_What you are asked to do:_ The answer should consist solely of the lines from the first one below through the line containing "liver stained for", copied exactly.

Collected data:
● ● ●
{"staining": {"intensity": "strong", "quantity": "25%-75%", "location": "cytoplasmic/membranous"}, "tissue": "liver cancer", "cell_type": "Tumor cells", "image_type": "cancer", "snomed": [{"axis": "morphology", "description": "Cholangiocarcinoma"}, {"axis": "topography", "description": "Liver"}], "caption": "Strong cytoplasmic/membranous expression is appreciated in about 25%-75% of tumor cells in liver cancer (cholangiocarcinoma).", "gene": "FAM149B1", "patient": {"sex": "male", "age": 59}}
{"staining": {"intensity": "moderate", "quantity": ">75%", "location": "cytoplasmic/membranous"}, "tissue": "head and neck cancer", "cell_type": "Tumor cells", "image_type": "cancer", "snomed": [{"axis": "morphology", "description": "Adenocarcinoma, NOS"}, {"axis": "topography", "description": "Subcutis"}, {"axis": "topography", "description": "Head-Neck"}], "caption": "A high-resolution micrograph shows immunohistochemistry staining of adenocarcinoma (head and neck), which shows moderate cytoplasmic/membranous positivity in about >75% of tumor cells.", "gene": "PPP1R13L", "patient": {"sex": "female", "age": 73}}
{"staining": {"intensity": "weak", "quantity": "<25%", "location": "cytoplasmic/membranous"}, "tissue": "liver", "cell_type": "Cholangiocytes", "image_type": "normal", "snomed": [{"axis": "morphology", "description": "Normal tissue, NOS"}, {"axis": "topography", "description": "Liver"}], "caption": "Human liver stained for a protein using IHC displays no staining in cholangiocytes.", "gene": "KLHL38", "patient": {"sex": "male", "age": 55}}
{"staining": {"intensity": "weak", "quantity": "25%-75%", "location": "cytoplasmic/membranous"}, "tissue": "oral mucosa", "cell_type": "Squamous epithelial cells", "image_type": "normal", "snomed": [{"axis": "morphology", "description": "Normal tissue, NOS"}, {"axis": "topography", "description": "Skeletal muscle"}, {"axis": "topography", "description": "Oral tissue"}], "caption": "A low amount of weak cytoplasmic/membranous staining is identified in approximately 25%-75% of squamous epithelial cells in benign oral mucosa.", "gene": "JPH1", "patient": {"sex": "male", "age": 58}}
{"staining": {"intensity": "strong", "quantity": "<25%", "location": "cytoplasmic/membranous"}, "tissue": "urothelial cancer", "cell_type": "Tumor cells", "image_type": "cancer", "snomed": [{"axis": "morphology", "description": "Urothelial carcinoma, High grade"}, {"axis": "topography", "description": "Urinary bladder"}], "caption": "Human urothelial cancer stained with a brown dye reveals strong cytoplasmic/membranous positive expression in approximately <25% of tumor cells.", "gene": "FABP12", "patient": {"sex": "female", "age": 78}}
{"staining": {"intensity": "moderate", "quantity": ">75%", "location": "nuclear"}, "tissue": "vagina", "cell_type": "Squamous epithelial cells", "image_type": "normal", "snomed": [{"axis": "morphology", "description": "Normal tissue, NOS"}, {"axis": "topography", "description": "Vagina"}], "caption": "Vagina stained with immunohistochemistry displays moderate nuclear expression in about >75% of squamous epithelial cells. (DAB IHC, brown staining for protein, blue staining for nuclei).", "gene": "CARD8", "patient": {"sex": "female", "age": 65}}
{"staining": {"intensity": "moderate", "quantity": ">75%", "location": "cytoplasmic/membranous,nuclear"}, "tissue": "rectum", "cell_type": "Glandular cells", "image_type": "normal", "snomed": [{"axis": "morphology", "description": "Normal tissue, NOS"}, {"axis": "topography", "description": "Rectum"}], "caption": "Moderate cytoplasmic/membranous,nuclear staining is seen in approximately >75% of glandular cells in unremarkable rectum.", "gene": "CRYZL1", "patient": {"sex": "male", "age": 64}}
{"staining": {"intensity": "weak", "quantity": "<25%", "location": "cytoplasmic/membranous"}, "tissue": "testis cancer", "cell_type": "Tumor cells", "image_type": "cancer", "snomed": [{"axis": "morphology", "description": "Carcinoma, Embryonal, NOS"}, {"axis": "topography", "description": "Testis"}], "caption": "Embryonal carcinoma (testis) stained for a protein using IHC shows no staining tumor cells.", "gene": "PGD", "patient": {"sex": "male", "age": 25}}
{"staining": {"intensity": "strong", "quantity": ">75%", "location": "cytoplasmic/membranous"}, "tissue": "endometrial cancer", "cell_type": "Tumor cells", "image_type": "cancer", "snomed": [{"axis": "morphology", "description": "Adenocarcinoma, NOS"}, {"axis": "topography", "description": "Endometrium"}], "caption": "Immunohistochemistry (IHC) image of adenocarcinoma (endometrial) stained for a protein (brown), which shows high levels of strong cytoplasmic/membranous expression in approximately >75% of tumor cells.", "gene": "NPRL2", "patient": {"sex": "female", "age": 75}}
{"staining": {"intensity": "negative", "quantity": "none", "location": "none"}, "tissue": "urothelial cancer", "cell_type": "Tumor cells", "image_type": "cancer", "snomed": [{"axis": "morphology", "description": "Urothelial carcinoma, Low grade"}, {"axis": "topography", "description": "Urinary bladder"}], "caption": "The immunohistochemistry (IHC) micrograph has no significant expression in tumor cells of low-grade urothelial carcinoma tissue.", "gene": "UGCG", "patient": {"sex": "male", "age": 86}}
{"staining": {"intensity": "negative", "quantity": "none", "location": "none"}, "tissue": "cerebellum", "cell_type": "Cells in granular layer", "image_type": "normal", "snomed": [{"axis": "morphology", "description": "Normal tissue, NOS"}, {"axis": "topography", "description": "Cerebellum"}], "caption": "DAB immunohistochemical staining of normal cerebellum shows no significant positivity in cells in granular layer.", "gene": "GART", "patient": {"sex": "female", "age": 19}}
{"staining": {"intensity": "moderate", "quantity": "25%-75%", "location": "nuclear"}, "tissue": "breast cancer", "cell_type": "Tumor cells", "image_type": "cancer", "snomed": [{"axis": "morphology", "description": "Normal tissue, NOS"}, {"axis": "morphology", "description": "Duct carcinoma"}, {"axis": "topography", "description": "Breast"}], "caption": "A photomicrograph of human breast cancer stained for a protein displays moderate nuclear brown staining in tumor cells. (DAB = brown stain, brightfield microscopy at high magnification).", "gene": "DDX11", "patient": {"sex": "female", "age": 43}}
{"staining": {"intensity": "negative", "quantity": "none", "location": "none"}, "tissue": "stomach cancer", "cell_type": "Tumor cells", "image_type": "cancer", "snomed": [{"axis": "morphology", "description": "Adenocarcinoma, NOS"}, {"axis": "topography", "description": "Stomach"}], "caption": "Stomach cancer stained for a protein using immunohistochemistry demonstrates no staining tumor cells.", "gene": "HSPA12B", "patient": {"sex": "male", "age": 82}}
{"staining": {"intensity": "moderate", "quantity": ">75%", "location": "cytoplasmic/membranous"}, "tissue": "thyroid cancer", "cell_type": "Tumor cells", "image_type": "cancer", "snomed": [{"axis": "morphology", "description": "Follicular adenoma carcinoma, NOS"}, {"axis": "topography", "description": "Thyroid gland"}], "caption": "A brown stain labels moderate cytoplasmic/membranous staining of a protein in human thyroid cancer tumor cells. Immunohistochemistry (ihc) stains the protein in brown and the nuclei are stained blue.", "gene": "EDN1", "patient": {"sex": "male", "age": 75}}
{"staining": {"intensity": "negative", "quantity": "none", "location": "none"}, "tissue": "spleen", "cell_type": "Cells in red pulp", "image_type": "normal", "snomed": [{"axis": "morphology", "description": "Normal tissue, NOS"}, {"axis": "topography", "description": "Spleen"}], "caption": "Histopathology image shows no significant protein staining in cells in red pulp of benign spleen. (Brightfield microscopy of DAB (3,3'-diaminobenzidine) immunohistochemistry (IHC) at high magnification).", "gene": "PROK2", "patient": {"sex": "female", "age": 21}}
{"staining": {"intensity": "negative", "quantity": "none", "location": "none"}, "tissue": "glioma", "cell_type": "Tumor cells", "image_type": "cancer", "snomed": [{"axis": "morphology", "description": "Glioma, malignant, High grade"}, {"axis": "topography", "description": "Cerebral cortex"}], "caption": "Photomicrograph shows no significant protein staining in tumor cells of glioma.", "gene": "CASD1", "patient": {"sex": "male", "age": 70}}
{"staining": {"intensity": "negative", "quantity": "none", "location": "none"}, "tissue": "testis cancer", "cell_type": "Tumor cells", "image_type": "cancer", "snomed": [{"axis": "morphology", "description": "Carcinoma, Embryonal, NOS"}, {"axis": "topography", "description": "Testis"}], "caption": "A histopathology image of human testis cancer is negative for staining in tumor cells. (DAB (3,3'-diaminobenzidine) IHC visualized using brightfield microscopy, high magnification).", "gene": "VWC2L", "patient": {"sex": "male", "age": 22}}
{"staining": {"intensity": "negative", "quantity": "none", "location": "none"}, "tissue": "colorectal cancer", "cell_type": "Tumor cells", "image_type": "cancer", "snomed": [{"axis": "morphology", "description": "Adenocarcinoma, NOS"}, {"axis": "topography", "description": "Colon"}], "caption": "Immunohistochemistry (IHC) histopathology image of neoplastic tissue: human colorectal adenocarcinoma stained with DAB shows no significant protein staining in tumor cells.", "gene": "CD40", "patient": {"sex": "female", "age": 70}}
● ● ●
_Response below:_
{"staining": {"intensity": "strong", "quantity": "25%-75%", "location": "cytoplasmic/membranous"}, "tissue": "liver cancer", "cell_type": "Tumor cells", "image_type": "cancer", "snomed": [{"axis": "morphology", "description": "Cholangiocarcinoma"}, {"axis": "topography", "description": "Liver"}], "caption": "Strong cytoplasmic/membranous expression is appreciated in about 25%-75% of tumor cells in liver cancer (cholangiocarcinoma).", "gene": "FAM149B1", "patient": {"sex": "male", "age": 59}}
{"staining": {"intensity": "moderate", "quantity": ">75%", "location": "cytoplasmic/membranous"}, "tissue": "head and neck cancer", "cell_type": "Tumor cells", "image_type": "cancer", "snomed": [{"axis": "morphology", "description": "Adenocarcinoma, NOS"}, {"axis": "topography", "description": "Subcutis"}, {"axis": "topography", "description": "Head-Neck"}], "caption": "A high-resolution micrograph shows immunohistochemistry staining of adenocarcinoma (head and neck), which shows moderate cytoplasmic/membranous positivity in about >75% of tumor cells.", "gene": "PPP1R13L", "patient": {"sex": "female", "age": 73}}
{"staining": {"intensity": "weak", "quantity": "<25%", "location": "cytoplasmic/membranous"}, "tissue": "liver", "cell_type": "Cholangiocytes", "image_type": "normal", "snomed": [{"axis": "morphology", "description": "Normal tissue, NOS"}, {"axis": "topography", "description": "Liver"}], "caption": "Human liver stained for a protein using IHC displays no staining in cholangiocytes.", "gene": "KLHL38", "patient": {"sex": "male", "age": 55}}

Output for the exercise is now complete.